We'll have to leave the streak at that because today's 1980 Porsche 911 slant nose, while rocking a blue interior and top, is supremely white everywhere else. That includes the exaggerated wheel flares and arcing fender line that replaces the standard 911's headlamps with a pair of sleepy-looking pop-up jobs. While described by the seller as a 1980 Porsche 911 TURBO SLANTNOSE-EXCELLENT CONDITION-MANUEL+CONVERTIBL, it doesn't actually have a forced induction motor dingle-buried in the back. Porsche, unable to defeat tightening U.S. emissions requirements through the application of massive amounts of oversteer, pulled the Turbo from the American lineup that year. Also, it should be noted that the Flachbau, the Europe-only factory slantnose 930, didn't arrive until '81. And now that I think about it, the 911 didn't start going fully topless until the '83 model year, so this car must have started its life as a Targa.
Despite the irregularities, the slant nose 911 is a good looking car, and this one's claim of having less than 10k on a rebuild of the three litre six makes it even more attractive. By the time these SCs were rolling off the assembly line Porsche had pretty much gotten the 911 formula down, making the '78 - '83 models some of the best of the breed. You should expect 180-bhp out of the 2,994-cc flat six, which originally was able to get the car to sixty in around 7 seconds. Sure that's not super car time, but then again, you're rocking a slant nose and probably will be wanting to put on your best David Caruso while you do so, which is not something done with haste.
One hopes that the seller has greater comprehension of this Porsche's condition than he does of the English language or the location of the CAPS LOCK KEY. Describing it as a slant knows may make the car seem wise, but it doesn't engender confidence, and his weak grasp of punctuation makes it hard to tell if it's a manual top, or there's a guy named Manuel that comes along with the car raising and lowering it.

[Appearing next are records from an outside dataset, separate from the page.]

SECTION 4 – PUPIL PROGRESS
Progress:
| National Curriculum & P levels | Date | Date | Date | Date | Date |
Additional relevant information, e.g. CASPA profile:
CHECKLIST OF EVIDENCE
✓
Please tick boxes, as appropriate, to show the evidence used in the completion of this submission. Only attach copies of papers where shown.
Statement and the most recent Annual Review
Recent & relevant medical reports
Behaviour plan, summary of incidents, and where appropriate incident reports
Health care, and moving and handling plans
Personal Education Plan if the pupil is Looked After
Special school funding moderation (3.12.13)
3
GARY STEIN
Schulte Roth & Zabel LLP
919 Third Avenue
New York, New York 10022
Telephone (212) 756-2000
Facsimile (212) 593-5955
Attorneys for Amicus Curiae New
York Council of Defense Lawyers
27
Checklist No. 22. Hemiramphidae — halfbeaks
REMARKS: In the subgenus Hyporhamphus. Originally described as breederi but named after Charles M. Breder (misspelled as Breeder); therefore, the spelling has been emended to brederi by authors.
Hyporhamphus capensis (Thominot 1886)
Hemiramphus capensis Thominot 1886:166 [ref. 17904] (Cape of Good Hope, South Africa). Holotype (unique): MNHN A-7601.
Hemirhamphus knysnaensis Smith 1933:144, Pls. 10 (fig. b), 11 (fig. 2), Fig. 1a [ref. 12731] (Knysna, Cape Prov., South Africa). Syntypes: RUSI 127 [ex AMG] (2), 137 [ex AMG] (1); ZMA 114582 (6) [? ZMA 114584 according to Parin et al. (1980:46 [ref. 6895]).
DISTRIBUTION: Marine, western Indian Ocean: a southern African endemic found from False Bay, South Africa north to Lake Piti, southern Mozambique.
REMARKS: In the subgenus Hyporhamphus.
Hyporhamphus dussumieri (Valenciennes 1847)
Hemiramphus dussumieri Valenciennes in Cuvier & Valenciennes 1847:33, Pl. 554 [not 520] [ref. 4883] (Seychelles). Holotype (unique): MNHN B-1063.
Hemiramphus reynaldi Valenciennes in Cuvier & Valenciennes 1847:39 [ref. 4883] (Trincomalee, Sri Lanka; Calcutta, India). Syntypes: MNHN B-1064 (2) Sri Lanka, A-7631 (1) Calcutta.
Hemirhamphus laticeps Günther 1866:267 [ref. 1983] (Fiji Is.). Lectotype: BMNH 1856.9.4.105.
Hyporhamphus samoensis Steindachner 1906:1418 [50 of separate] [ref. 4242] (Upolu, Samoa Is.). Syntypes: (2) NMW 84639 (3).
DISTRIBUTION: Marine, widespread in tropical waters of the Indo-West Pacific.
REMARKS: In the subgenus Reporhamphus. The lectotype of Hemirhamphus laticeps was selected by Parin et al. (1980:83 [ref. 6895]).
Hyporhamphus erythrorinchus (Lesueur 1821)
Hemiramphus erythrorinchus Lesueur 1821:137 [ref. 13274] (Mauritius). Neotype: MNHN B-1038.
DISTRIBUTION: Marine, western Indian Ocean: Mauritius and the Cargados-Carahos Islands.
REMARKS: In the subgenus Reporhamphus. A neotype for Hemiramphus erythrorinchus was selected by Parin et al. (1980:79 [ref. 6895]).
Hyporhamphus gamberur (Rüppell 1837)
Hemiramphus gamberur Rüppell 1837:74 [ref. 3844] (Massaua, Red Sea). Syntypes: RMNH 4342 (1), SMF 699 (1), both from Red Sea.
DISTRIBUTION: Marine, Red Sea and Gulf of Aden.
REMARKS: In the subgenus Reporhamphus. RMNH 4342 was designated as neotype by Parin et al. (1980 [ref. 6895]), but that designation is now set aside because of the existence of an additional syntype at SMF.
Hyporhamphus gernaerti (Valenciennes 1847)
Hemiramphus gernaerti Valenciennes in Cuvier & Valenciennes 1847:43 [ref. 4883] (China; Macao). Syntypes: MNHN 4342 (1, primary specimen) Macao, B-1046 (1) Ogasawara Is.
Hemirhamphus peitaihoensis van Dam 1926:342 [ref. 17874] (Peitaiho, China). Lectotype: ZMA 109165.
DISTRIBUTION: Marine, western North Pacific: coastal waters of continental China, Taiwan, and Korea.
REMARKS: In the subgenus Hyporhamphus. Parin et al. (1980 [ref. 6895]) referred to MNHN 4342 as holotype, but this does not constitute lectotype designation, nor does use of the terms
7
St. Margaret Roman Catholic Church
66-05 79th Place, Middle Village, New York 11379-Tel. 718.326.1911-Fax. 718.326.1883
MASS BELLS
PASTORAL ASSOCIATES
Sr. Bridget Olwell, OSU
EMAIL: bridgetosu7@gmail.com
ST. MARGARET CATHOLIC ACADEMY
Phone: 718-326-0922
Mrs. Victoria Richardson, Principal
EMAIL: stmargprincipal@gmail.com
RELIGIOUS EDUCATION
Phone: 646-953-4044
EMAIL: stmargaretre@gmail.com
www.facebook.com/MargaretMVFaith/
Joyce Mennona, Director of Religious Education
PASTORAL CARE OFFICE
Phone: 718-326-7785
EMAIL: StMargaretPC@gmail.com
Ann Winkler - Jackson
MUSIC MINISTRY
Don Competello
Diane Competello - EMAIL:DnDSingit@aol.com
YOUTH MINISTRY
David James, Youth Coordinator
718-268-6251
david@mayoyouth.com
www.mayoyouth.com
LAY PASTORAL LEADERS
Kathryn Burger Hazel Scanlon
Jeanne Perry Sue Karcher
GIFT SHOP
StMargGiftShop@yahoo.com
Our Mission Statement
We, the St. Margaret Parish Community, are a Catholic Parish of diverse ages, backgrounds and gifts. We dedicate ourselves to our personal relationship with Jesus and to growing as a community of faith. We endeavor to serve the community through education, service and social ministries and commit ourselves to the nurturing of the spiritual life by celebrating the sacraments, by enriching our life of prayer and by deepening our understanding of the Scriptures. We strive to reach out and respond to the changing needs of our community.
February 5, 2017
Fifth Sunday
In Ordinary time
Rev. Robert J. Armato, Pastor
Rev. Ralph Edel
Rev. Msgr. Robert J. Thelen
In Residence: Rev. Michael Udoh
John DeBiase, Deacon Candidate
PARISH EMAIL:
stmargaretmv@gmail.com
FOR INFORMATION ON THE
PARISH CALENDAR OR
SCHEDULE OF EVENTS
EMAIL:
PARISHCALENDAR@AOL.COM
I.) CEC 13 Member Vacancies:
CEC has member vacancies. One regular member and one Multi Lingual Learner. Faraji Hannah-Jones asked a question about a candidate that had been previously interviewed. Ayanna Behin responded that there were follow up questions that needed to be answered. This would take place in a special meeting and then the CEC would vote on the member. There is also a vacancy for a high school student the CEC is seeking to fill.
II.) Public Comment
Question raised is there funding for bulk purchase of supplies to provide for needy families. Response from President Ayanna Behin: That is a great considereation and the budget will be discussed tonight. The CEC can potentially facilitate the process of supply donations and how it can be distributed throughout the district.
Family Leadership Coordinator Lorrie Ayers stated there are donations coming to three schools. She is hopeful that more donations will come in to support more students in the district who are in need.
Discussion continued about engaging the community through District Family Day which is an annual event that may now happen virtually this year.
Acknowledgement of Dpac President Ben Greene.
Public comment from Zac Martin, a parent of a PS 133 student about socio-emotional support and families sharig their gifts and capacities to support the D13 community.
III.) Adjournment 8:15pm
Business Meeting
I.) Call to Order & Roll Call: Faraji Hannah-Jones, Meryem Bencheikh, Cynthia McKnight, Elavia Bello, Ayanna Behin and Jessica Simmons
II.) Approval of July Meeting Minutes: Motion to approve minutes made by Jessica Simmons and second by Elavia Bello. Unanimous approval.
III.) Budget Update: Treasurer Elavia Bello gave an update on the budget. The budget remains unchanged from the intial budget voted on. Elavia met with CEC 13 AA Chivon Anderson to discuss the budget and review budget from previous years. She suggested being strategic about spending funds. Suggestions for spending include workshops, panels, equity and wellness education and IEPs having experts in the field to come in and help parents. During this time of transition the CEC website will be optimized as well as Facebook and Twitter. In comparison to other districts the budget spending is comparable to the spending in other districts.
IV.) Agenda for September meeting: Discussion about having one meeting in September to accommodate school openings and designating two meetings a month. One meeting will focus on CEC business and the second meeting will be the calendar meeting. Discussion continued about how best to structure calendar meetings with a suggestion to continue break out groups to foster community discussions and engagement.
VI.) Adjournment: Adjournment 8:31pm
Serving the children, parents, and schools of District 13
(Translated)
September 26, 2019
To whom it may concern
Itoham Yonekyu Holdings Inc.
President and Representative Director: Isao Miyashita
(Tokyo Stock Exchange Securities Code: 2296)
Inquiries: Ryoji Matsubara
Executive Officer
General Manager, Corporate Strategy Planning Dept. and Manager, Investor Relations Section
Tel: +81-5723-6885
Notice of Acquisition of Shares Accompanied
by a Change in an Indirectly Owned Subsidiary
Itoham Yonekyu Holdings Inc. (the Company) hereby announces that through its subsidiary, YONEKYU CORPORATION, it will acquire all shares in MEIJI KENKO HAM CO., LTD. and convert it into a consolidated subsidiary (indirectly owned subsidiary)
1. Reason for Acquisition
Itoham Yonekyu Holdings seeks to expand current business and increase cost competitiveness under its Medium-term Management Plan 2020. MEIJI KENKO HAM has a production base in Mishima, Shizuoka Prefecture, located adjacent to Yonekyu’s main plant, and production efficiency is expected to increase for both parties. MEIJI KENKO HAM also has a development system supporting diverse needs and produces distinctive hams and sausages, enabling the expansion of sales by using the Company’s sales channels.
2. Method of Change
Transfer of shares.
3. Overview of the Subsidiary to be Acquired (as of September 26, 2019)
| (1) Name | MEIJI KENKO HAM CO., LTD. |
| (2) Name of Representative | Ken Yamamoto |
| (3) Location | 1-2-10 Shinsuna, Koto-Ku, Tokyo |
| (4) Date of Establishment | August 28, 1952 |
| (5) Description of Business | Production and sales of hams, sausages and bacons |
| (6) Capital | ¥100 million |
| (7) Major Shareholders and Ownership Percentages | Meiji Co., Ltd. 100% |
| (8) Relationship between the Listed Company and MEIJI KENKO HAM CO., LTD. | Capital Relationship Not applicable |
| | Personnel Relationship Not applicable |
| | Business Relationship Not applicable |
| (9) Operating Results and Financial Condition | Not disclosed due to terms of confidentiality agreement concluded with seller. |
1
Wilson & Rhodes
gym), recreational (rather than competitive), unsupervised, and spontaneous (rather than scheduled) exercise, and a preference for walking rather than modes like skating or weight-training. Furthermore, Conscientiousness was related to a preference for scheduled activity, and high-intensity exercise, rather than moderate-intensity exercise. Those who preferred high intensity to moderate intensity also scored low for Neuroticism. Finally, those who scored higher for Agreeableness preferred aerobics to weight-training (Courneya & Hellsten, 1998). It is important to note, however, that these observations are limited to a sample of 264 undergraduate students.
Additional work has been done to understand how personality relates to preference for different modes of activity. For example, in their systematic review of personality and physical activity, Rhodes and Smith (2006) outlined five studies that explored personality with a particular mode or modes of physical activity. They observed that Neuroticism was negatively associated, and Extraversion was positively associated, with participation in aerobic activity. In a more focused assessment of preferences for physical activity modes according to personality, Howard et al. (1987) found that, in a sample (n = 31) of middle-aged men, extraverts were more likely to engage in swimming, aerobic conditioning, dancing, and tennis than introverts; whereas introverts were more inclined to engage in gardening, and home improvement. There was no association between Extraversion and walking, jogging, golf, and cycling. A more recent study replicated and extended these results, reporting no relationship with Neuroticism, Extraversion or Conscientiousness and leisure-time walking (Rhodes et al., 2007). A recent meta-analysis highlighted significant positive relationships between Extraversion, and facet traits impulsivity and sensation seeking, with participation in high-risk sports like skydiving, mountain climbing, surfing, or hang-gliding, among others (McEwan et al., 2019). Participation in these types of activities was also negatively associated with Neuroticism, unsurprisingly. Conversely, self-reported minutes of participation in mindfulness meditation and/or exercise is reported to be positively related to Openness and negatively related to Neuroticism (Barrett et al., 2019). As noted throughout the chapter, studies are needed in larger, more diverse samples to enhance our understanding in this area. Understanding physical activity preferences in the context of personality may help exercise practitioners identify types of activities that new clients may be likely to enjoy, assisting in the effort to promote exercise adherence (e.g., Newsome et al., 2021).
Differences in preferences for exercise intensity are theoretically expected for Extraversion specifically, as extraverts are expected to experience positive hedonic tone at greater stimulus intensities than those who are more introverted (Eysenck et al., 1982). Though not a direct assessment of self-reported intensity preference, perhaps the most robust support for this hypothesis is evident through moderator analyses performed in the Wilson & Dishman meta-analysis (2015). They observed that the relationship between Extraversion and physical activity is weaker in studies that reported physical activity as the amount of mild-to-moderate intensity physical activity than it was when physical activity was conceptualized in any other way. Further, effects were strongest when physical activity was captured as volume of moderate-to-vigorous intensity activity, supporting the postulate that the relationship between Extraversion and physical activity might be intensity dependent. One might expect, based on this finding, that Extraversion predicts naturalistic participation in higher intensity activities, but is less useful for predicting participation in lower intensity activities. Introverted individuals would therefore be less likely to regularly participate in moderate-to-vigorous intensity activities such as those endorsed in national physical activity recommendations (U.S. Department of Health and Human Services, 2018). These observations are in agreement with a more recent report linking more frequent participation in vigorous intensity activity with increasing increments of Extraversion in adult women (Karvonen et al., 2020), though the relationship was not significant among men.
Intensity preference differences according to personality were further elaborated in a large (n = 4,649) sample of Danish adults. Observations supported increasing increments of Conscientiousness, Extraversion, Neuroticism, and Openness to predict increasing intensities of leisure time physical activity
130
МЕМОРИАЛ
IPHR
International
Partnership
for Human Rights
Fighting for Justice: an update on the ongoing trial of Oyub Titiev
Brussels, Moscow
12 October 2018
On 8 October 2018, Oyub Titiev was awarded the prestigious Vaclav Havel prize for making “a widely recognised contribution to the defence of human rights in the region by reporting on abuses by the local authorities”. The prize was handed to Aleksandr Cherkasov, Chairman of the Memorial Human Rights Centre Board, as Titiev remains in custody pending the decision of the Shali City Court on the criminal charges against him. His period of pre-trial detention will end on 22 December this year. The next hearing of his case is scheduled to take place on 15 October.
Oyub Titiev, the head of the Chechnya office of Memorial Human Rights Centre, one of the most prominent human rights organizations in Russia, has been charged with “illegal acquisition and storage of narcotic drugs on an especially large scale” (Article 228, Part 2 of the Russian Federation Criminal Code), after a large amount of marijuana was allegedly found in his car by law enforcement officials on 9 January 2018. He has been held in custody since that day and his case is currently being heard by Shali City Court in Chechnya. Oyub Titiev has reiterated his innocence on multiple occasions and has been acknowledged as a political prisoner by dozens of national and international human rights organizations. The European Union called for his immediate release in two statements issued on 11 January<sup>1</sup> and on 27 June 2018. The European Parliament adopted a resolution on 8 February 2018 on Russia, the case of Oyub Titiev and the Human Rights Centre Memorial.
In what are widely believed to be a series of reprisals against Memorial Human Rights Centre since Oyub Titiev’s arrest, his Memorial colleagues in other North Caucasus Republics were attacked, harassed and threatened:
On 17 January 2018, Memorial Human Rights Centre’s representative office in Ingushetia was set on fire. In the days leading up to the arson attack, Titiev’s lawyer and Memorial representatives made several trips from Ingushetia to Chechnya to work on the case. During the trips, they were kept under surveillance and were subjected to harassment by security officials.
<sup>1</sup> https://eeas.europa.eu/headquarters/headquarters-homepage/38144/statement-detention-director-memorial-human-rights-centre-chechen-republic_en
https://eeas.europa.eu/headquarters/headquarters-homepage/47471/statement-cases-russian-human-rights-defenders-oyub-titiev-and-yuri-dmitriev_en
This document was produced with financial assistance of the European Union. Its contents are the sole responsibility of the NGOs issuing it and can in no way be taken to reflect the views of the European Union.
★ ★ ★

So a few inconsistencies and questions about the car, but from what can be gleaned from the ad, this 911 is not without appeal, and the price - at a fin under fifteen - doesn't make the seller sound unreasonable, even if he is nearly unintelligible.
But what about that price for this car? They say the nose knows, and in the case of this Porsche Slant Nose, do you smell a sweet bargain, or just the sweaty effluence of Manuel the top guy?